Bad Vilbel. In der Woche vor Pfingsten gestalteten zwei in der Szene weltbekannte Graffiti-Künstler zwei Hauswände auf dem Heilsberg neu und verbanden sie zu einem Gesamtkunstwerk.
Der italienische Künstler Francesco Camillo Giorgino, bekannt als Millo, pflegt einen illustrativen Stil, der Frankfurter Künstler Andreas von Chrzanowski, bekannt als Case, einen fotorealistischen Stil. Die beiden Stile verbinden sich auf den Hauswänden zu einem Gesamtwerk: Während an der Alten Frankfurter Straße 28/34 ein fotorealistisch dargestellter Junge in einer illustrativ-architektonischen Umgebung zu sehen ist, ziert die Alte Frankfurter Straße 44/50 ein illustrativ dargestellter Junge in einer fotorealistisch dargestellten Umgebung.
In Szene gut vernetzt
Die beiden Kunstwerke, die ein Gesamtwerk ergeben, sind ein Beitrag zum 75-jährigen Bestehen des Heilsbergs. Die Initiative dafür ging vom Heilsberger Ortsvorsteher Peter Schenk aus, der bei Kurt Liebermeister, Vorsitzender des Bad Vilbeler Stadtmarketings, angefragt hatte. Liebermeister beschäftigt sich seit 2007 mit Graffiti. Dachte er ursprünglich daran, sie zu nutzen, um die wilde Sprayerei einzudämmen, setzt er sie nun gezielt ein, denn Graffiti sind eine Kunst, um Stadtbilder zu gestalten und die Gesellschaft zu kommentieren. Liebermeister wurde zum Graffiti-Experten, der in der Szene gut vernetzt ist und einen guten Ruf genießt.
Zwischen den Künstlern und dem Stadtmarketing sei eine Teamdynamik entstanden, sagt Case. So sind inzwischen an den unterschiedlichsten Orten in Bad Vilbel etwa 30 Graffiti zu sehen. Viele davon von Case, den Liebermeister nun auch für den Heilsberg angefragt hatte. Der sagte sofort zu, denn »es gibt in Bad Vilbel ein tiefes Verständnis für diese Kunst«, wie er sagt. Dieses Verständnis und die Expertise Liebermeisters waren Gründe dafür, dass die GWH Wohnungsgesellschaft, Inhaberin der beiden Häuser, die beiden Wände sofort für dieses Kunstprojekt freigegeben hat – und Liebermeister bei der Auswahl der Künstler und der Motive freie Hand gab.
Liebermeister und die beiden Künstler danken der GWH sehr dafür. Der GWH sei bewusst, dass Gestaltung und Farbe, richtig platziert, positiven Einfluss auf das Umfeld der Häuser habe. Unterstützt und gefördert wird das Projekt von der Stiftung der Sparkasse Oberhessen, der Stadt Bad Vilbel und dem Orgateam, das die Feierlichkeiten anlässlich 75 Jahre Heilsberg koordiniert.
Graffiti findet Gefallen
Wie positiv die neuen Graffiti auf dem Heilsberg aufgenommen werden, zeigte sich schon in der Woche ihres Entstehens. Viele Menschen seien stehen geblieben, hätten den Künstlern zugesehen, Fotos gemacht und ihre Freude an den neu gestalteten Hauswänden gezeigt, berichten Case und Millo.
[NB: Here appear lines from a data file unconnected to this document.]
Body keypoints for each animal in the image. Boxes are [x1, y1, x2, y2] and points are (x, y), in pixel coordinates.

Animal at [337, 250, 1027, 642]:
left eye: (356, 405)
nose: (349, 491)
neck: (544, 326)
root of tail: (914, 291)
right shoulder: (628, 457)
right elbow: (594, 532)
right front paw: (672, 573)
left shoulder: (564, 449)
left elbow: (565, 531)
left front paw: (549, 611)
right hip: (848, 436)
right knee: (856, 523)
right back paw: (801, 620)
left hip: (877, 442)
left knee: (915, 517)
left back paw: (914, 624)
Und wie zur Bestätigung bleiben bei ihren Worten drei kleine Mädchen stehen, bewundern das Werk und sagen, wie schön sie es finden.
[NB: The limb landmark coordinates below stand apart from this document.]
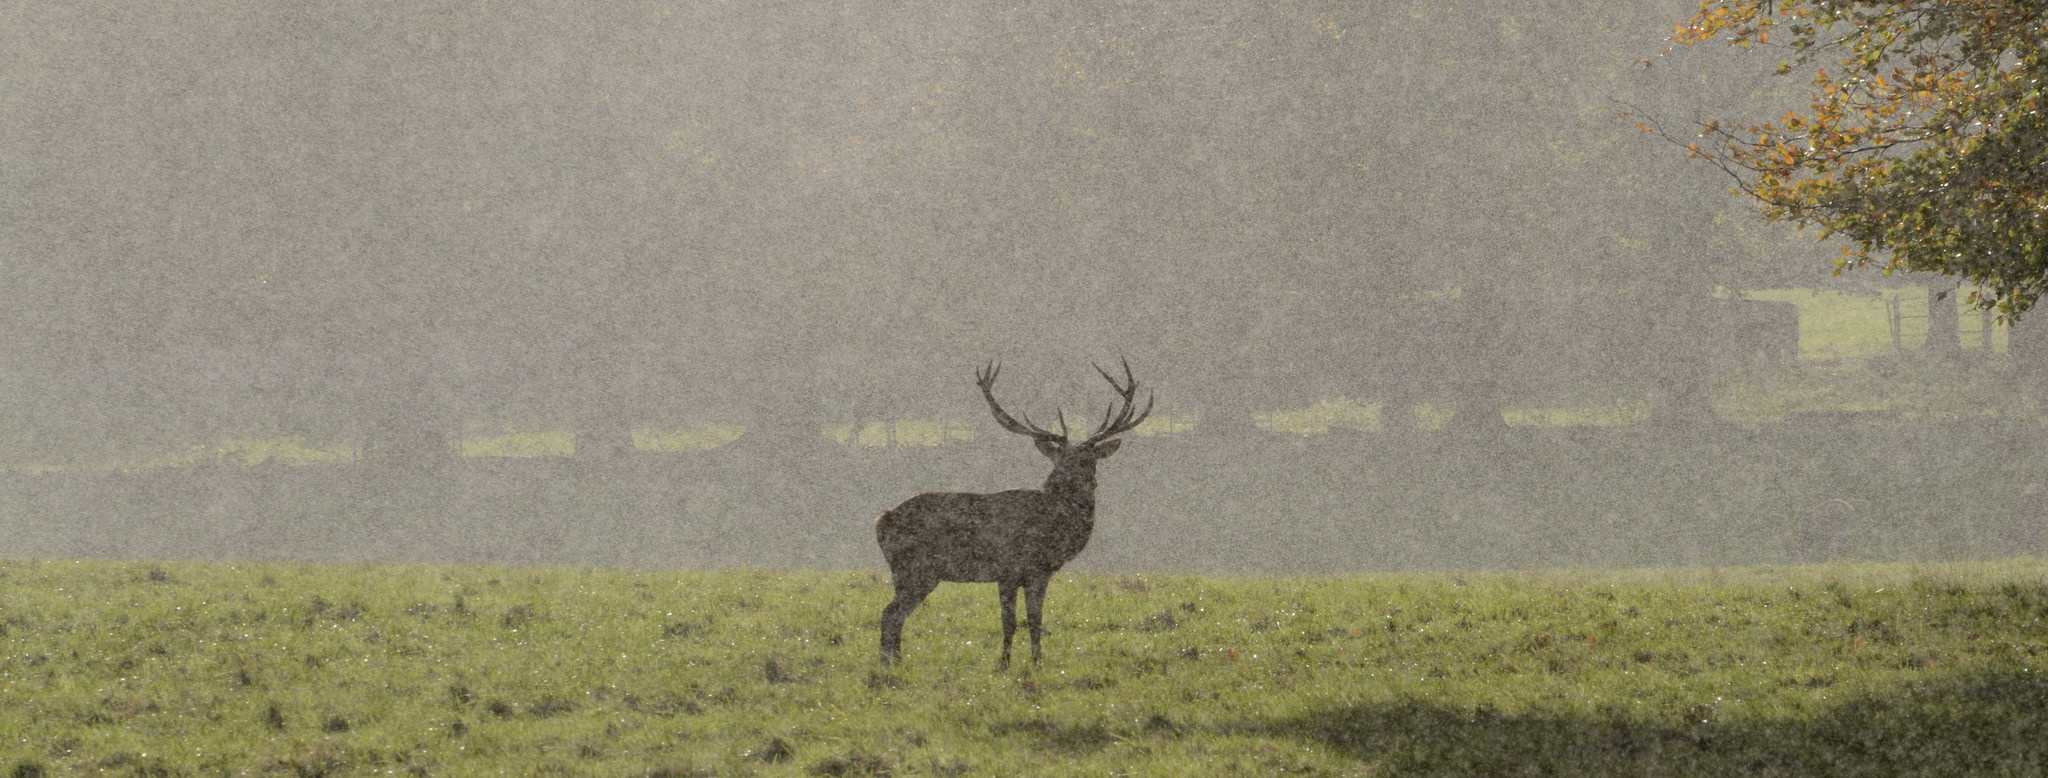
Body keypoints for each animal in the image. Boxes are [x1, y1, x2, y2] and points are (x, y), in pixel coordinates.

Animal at [868, 358, 1146, 667]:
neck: (1053, 529)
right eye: (1062, 459)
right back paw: (890, 664)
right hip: (916, 569)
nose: (1076, 481)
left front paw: (1036, 663)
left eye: (1090, 460)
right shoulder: (1009, 569)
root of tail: (882, 520)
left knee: (894, 614)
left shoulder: (1039, 574)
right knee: (890, 613)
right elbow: (1009, 621)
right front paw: (1003, 664)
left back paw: (894, 662)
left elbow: (1035, 620)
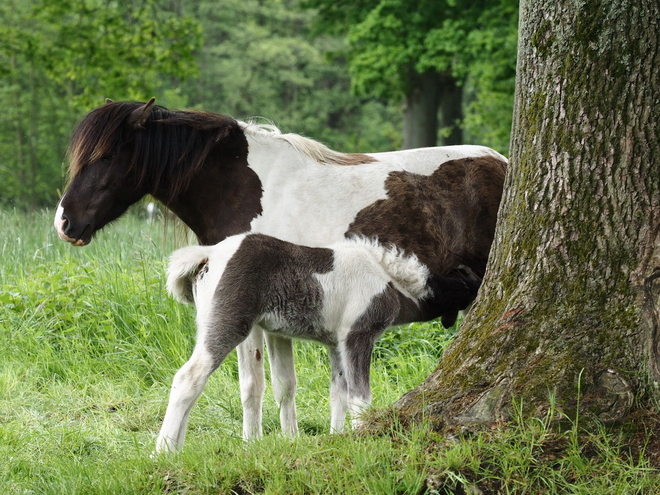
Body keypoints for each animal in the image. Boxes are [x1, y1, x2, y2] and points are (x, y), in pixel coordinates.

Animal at [159, 233, 480, 454]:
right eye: (469, 284)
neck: (388, 279)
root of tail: (208, 255)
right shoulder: (357, 336)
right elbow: (360, 395)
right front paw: (362, 439)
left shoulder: (335, 344)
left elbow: (338, 393)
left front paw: (337, 438)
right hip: (229, 325)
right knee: (189, 377)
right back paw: (162, 451)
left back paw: (181, 448)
Millo und Case waren beide schon in zahlreichen Ländern auf allen Kontinenten mit ihrer Kunst unterwegs. Kennengelernt haben sie sich auf Tahiti, wo sie damit unter anderem in sozialen Brennpunkten arbeiteten. Der Kulturaustausch zwischen den Künstlerinnen und Künstlern sei wichtig, sagt Case. Eine Zusammenarbeit der beiden war zuletzt 2020 auf einem Festival geplant, das wegen der Pandemie jedoch abgesagt werden musste.
So fanden die beiden jetzt auf dem Heilsberg wieder zusammen, Millo sagte sofort zu, als Case ihn dafür anfragte. Das zeigt die Wertschätzung, die Bad Vilbel in der Szene genießt. Und auch im Umland werde wahrgenommen, welchen positiven Einfluss Graffiti auf das Stadtbild haben können, sagt Liebermeister.
Das Thema beschäftigt Kurt Liebermeister weiter, er hat schon neue Ideen: Führungen – zu Fuß oder mit dem Fahrrad – zu den einzelnen Graffiti in Bad Vilbel, um Interessierten diese in der Stadt sehr präsente Kunstform noch näher zu bringen.